恋し、挑みし、闘へ乙女
ボーイの案内でラウンジを過ぎ、絶景の中庭を右手に望みながら奥へ奥へと進んで行く。

「何か……メチャ凄くないですか?」

床には刺繍の施された豪華な赤い絨毯が敷かれ、壁面には著名な画家の絵が飾られていた。所々に置かれた色とりどりのフラワーアレンジが無機質な空間に活を与え、少しだけホッとする。

「お母様、お姉様のお見合いもこんな奥まった場所だったの?」

しだいに豪華になる内装に、乙女は驚き思わず一葉に囁き訊ねるが……一葉からの返事はない。

どうしたのだろう、と一葉の様子を密かに窺っていると、廊下の最奥にステンドグラスが施された観音開きのドアが現れた。

「――乙女さん、どうしましょう。ここ!」

叫び出そうとする声を抑えるかのように、一葉が自分の口元を両手で押さえた。
乙女の目がドアの上部の『貴賓室』のプレートに釘付けになる。

「こちらが紅の間でございます」

どうりで聞いたことのない名だと乙女は幾度も見たパンフレットを思い出す。
貴賓室は国家の重鎮が使用する部屋だ。ゆえに安全を期するためパンフレットには記載されていなかった。

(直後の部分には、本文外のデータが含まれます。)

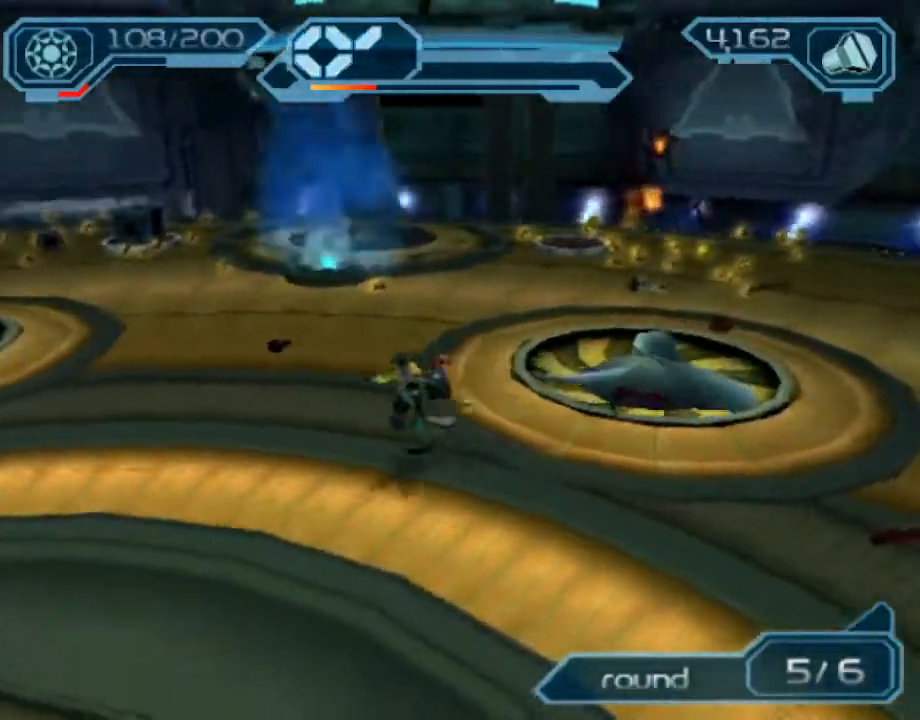
{"buttons": ["CIRCLE", "R2"], "left_stick": "up-left", "right_stick": "center", "events": [[33, "left_stick", "left"], [167, "right_stick", "left"], [233, "right_stick", "center"], [300, "left_stick", "up-left"], [367, "CIRCLE", "down"]]}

一葉と乙女の動揺を、ボーイは我関せずというような顔でポーカーフェイスを保ちながらドアをノックをした。

「どうぞ」

その声に誘われボーイがドアを開ける。

眩しい! 乙女は思わず目を細めた。
ドア越しに見える天井まである大窓から日の光が燦々と降り注いでいたのだ。

その大窓を背に、逆光を浴びた二つのシルエットが目に映る。

「桜小路さんですね。どうぞこちらに」

どうやら男性側は、すでに見合い相手が桜小路家の娘と知っているようだった。

指示の元、乙女たちはゆっくり歩みを進める。そして、乙女たちが部屋に入り、ボーイがドアを閉めると、テーブルを前に座っていたひとつの影が静かに立ち上がった。

シルエットが徐々にハッキリとした姿になった途端、乙女と一葉が同時に叫んだ。